Under Rule 36(a) the unsworn denials of ODECO's attorney were sufficient to place the facts stated in the request in issue. See 4A Moore's Federal Practice ยง 36.05[4], at 36-64. Thus, instead of demonstrating the absence of any genuine issue of material fact, plaintiff's affidavit and request for admission, together with ODECO's response thereto (which constitute the "admissions in file" for purposes of Rule 56(c)), demonstrated the presence of a number of genuine issues of material fact, including such issues as: (1) whether plaintiff actually conceptualized or invented the self-propelled drilling rig; (2) whether plaintiff invented all that was patented; (3) whether plaintiff invented all that was licensed; and (4) whether the term "others", as used in the inventions agreement, included ODECO's subsidiaries.

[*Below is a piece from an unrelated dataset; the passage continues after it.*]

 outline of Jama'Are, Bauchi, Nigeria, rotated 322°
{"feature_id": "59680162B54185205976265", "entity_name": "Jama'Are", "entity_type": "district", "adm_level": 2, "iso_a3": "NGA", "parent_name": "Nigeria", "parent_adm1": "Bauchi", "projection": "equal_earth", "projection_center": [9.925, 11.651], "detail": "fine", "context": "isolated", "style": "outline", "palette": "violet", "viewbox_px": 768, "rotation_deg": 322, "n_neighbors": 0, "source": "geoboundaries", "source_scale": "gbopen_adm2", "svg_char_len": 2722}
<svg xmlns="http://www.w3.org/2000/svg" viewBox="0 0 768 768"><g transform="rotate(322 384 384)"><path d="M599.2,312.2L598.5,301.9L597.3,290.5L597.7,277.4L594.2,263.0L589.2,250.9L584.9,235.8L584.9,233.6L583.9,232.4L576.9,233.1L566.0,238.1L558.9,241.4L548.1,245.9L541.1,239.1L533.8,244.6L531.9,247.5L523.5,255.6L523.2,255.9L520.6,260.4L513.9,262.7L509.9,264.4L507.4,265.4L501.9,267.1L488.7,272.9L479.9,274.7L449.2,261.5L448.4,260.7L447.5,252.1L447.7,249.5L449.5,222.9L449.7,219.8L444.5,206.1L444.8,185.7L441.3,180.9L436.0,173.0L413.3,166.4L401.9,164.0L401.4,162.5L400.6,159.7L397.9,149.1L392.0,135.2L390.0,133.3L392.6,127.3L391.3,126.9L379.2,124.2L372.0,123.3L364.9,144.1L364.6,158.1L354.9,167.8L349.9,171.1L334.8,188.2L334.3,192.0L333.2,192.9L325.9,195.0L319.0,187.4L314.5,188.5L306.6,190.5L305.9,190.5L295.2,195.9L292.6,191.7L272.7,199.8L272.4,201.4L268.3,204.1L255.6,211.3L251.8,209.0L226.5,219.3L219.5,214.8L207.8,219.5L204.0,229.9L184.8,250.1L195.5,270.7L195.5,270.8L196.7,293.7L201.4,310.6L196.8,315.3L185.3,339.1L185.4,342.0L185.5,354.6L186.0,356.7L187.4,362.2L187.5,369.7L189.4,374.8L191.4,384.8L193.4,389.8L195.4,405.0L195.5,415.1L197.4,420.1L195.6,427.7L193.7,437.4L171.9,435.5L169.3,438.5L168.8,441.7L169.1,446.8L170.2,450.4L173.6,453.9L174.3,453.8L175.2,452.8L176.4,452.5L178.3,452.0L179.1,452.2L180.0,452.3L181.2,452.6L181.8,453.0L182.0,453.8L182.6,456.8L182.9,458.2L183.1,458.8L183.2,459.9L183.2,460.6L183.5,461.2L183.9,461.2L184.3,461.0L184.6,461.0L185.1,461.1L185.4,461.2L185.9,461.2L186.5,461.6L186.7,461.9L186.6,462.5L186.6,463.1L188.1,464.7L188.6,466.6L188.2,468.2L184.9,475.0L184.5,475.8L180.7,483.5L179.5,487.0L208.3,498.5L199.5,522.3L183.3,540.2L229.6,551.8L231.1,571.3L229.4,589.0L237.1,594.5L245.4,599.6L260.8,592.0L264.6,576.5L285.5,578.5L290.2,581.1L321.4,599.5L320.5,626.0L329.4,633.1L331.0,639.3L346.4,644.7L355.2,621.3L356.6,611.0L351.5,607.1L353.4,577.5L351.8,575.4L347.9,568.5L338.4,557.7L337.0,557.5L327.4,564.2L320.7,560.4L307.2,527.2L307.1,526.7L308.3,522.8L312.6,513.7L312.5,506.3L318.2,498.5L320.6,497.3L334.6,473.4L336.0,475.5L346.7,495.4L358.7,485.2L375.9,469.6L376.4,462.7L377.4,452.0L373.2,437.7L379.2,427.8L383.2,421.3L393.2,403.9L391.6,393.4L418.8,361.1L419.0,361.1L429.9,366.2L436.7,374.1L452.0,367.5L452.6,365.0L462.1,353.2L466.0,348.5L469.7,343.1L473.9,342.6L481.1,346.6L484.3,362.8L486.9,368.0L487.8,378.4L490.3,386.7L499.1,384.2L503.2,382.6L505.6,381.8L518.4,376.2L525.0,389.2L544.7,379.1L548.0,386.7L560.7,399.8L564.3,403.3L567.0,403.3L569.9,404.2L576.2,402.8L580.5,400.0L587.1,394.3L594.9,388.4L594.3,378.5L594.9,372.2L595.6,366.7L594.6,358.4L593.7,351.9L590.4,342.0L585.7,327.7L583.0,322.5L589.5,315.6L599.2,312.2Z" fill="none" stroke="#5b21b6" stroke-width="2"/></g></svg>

Material issues of fact appearing, we are of the opinion that the Court of Chancery incorrectly granted partial summary judgment in favor of the plaintiff. However, in view of the existence of these issues bearing upon plaintiff's right to recovery under the inventions agreement, we also must conclude that the Court of Chancery erred in prematurely dismissing plaintiff's alternative claim for relief based upon the theory of unjust enrichment.

REVERSED, and the case is REMANDED for proceedings consistent with this opinion.

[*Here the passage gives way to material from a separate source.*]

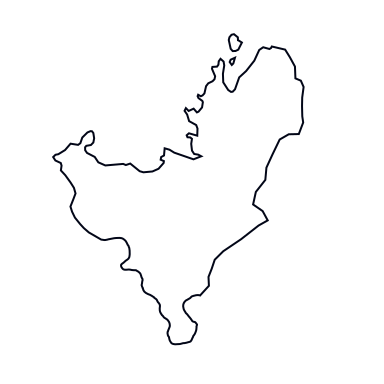 outline of Rason City, Rasŏn, North Korea, rotated 169°
{"feature_id": "82179303B91931790309769", "entity_name": "Rason City", "entity_type": "district", "adm_level": 2, "iso_a3": "PRK", "parent_name": "North Korea", "parent_adm1": "Rasŏn", "projection": "robinson", "projection_center": [130.492, 42.382], "detail": "fine", "context": "isolated", "style": "outline", "palette": "ink", "viewbox_px": 384, "rotation_deg": 169, "n_neighbors": 0, "source": "geoboundaries", "source_scale": "gbopen_adm2", "svg_char_len": 5929}
<svg xmlns="http://www.w3.org/2000/svg" viewBox="0 0 384 384"><g transform="rotate(169 192 192)"><path d="M85.9,319.6L86.9,318.3L88.7,317.6L94.5,320.5L98.9,318.6L105.8,309.0L115.8,300.4L123.8,295.5L130.2,284.6L132.9,282.7L134.6,282.8L137.0,285.2L140.4,293.7L139.1,302.1L136.2,310.1L136.1,314.0L138.6,317.3L140.8,315.2L141.8,311.9L143.5,310.3L148.1,310.9L148.9,309.2L147.2,301.2L148.4,298.4L150.7,296.8L155.3,295.6L158.0,293.2L161.0,286.4L163.2,284.8L165.1,284.3L167.4,286.3L168.2,285.0L167.7,282.9L164.5,279.5L164.2,278.1L166.0,273.1L170.3,269.6L172.0,269.2L174.5,273.5L179.8,272.2L182.0,275.5L183.8,273.1L182.0,269.0L181.3,262.1L175.1,256.9L174.5,253.2L176.1,246.3L183.8,250.2L186.4,248.7L186.0,246.6L183.3,245.9L181.9,244.2L183.6,239.4L184.1,232.6L182.6,228.9L178.8,227.5L176.1,225.3L184.3,223.8L201.9,234.0L206.0,237.8L210.5,240.1L212.5,233.2L215.6,232.2L216.6,229.7L213.7,227.7L214.3,225.9L220.4,221.2L226.9,219.7L235.9,220.6L239.4,222.4L247.2,231.7L251.8,231.1L254.2,232.7L272.0,234.6L278.3,239.0L280.8,245.0L287.6,250.4L288.9,253.4L288.4,256.3L286.9,257.5L282.3,257.4L279.4,259.4L277.8,263.4L277.6,268.7L278.6,270.7L280.0,271.1L283.3,270.4L289.3,266.4L292.3,261.2L294.8,260.0L302.0,262.6L308.6,257.4L316.0,254.6L318.9,254.6L321.6,252.8L320.1,249.0L315.3,245.5L315.0,242.8L316.6,238.2L313.2,232.7L309.4,224.5L307.1,218.6L306.6,212.8L310.0,207.3L314.1,200.9L313.5,195.6L311.8,189.2L308.0,182.0L305.0,177.1L301.0,172.0L290.2,162.6L288.7,162.1L287.6,161.7L286.9,161.5L286.1,161.4L285.6,161.4L284.8,161.4L284.1,161.4L283.3,161.5L280.7,161.5L277.3,161.5L275.1,161.3L274.6,161.2L273.9,161.1L272.7,160.9L271.5,160.7L270.9,160.4L270.4,160.3L269.9,160.1L269.4,159.8L268.8,159.4L267.9,158.5L267.5,158.0L266.8,157.1L266.5,156.6L266.2,155.9L266.0,155.3L265.8,154.7L265.6,154.1L265.4,153.3L265.3,152.6L264.9,151.9L264.6,151.2L264.5,150.0L264.3,149.4L264.3,148.7L264.3,147.8L264.4,147.1L264.4,146.2L264.5,145.8L264.6,145.3L264.7,144.7L264.9,143.5L265.1,142.5L265.3,141.9L265.7,140.7L266.0,140.0L266.4,139.5L267.1,138.7L267.6,138.4L268.1,138.1L270.4,137.1L271.6,136.3L272.2,136.0L272.6,135.7L274.2,135.0L274.6,134.7L274.9,134.6L275.3,134.2L275.5,134.0L275.6,133.7L275.7,133.0L275.7,132.6L275.7,132.3L275.6,131.9L275.4,131.2L275.2,130.9L274.9,130.2L274.5,129.6L274.2,129.3L274.0,129.1L273.2,128.7L272.7,128.5L272.2,128.4L271.0,128.2L269.1,128.0L268.6,127.9L267.3,127.5L266.9,127.3L266.5,127.1L266.1,127.0L265.7,126.8L265.3,126.7L264.9,126.6L263.9,126.3L262.3,126.0L261.8,125.8L261.7,125.6L261.4,125.4L260.6,124.6L260.3,124.4L259.9,124.1L259.6,123.7L259.0,122.9L258.7,122.5L258.5,122.1L258.3,121.7L258.1,120.8L258.0,119.9L257.9,119.5L257.9,119.1L257.8,118.0L257.7,117.6L257.4,116.6L257.3,116.4L257.2,116.1L257.2,115.8L257.3,115.4L257.4,114.7L257.7,114.2L258.0,113.4L258.2,112.9L258.3,112.5L258.4,112.1L258.8,111.2L259.2,110.2L259.2,109.8L259.1,109.4L259.1,108.9L258.9,108.0L258.7,107.6L258.8,107.1L258.6,106.8L258.6,106.2L258.5,105.9L258.5,105.5L258.4,105.0L258.4,104.7L258.2,104.3L257.9,103.5L257.5,102.9L257.0,102.3L256.5,101.7L255.4,100.8L254.8,100.3L253.9,99.7L253.4,99.4L252.9,99.1L252.4,98.7L252.1,98.4L251.7,98.1L251.3,97.8L250.9,97.3L249.9,96.4L249.4,95.9L249.3,95.5L248.9,95.0L248.2,94.3L247.5,93.5L247.3,93.1L247.1,92.7L247.0,92.3L246.9,91.8L246.5,90.5L246.2,90.0L246.0,89.6L245.7,89.2L245.5,88.7L245.4,88.4L245.2,87.6L245.1,87.3L245.1,86.9L245.2,86.7L245.3,85.9L245.5,85.1L245.7,84.7L245.8,84.1L246.0,83.6L246.0,83.2L246.2,82.2L246.2,80.8L246.1,80.0L245.8,79.2L245.8,78.9L245.5,78.1L245.3,77.9L245.1,77.2L245.0,76.9L244.5,76.3L244.3,76.0L243.9,75.2L243.6,74.5L243.4,74.2L242.9,73.6L242.1,73.0L241.8,72.6L241.4,72.2L241.0,71.9L240.6,71.3L240.4,71.0L240.1,70.6L240.0,70.3L239.8,69.8L239.6,69.4L239.3,68.6L239.2,67.8L239.1,67.4L239.1,66.8L239.2,65.4L239.4,64.5L239.8,63.7L240.3,62.9L240.7,62.4L240.8,62.1L241.7,60.8L242.2,59.8L242.5,59.5L242.7,59.1L242.8,58.6L243.0,57.9L243.0,57.4L243.0,56.3L243.0,55.9L242.9,55.3L242.6,54.8L242.5,54.5L242.4,54.3L242.3,53.9L242.3,53.6L242.3,52.8L242.3,52.2L242.2,51.1L242.2,50.7L241.8,49.4L241.4,48.5L241.2,47.9L240.9,47.5L240.5,47.1L240.3,46.9L239.9,46.7L239.5,46.4L239.2,46.3L238.1,45.9L237.5,45.7L236.7,45.6L235.9,45.5L234.5,45.3L233.8,45.2L233.0,45.1L232.2,45.1L230.8,45.2L229.6,45.3L228.1,45.1L226.9,45.1L226.3,45.1L225.2,45.2L224.1,45.3L223.6,45.3L222.6,45.4L221.9,45.6L221.7,45.8L220.9,46.5L220.4,47.2L219.9,47.9L219.6,48.3L219.3,48.8L218.6,49.6L218.3,50.3L217.9,50.7L217.5,51.0L217.1,51.4L216.8,51.7L216.4,52.1L215.8,52.9L215.5,53.4L214.9,54.3L214.7,54.7L214.2,55.6L214.1,56.0L213.9,56.4L213.8,56.8L213.7,57.2L213.3,58.6L213.3,59.0L212.9,59.8L212.8,60.0L212.5,60.5L212.4,60.8L212.4,61.0L212.8,61.9L213.0,62.3L213.4,63.1L213.6,63.5L213.9,63.7L214.4,64.0L214.8,64.2L215.1,64.3L215.4,64.4L215.8,64.7L216.1,65.0L216.3,65.3L216.6,65.7L216.7,66.1L216.9,66.7L217.2,67.3L217.5,68.0L217.8,68.5L218.1,69.2L218.4,69.6L219.5,71.7L219.7,72.2L220.4,73.4L220.9,74.0L221.2,74.5L221.3,75.0L221.5,75.5L222.1,77.1L222.4,78.1L222.5,78.8L222.5,79.8L222.5,80.4L222.5,81.3L222.4,81.8L222.1,82.9L221.9,83.4L221.6,83.9L221.4,84.3L221.0,84.7L220.8,85.1L220.4,85.4L219.3,86.3L218.8,86.6L218.1,86.9L216.8,87.2L216.3,87.5L215.8,87.6L214.2,88.2L213.8,88.4L213.4,88.7L212.7,89.2L212.2,89.5L211.7,89.6L210.8,89.7L210.1,89.8L209.4,89.8L207.9,89.9L206.7,89.8L205.9,89.7L204.9,89.4L204.5,89.3L204.0,89.1L203.8,88.9L193.3,96.7L192.0,105.5L187.3,112.9L182.6,121.2L172.6,127.9L152.8,136.3L133.0,146.4L123.1,149.7L126.3,159.8L134.4,168.1L129.3,179.9L117.7,189.9L114.3,201.7L105.9,213.4L95.9,226.8L86.0,230.2L76.1,228.5L69.6,239.0L69.3,245.3L67.6,255.3L65.8,263.7L62.4,273.8L63.9,280.5L68.8,283.8L67.0,295.5L70.2,305.6L73.4,314.0L85.9,319.6ZM120.7,338.9L123.2,338.8L125.7,336.8L126.9,334.2L126.7,325.2L125.2,322.6L122.4,322.1L119.4,322.9L114.5,329.2L117.3,331.8L117.9,332.2L117.5,335.1L120.7,338.9ZM124.2,315.6L128.8,314.5L130.2,312.4L128.7,309.1L126.9,310.3L124.2,315.6Z" fill="none" stroke="#020617" stroke-width="2"/></g></svg>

[*] Editor's Note: The opinion of the District of Columbia Court of Appeals in Holland v. Baltimore & Ohio Railroad Company published in the advance sheets at this citation (403 A.2d 1114), was withdrawn from the bound volume by order of the court.

[*] While not adopting the conclusions of the Court of Chancery for the reasons herein stated, we refer the reader to the Court's opinion in 374 A.2d 842, at 843-845, for a general background of the events leading to the present action.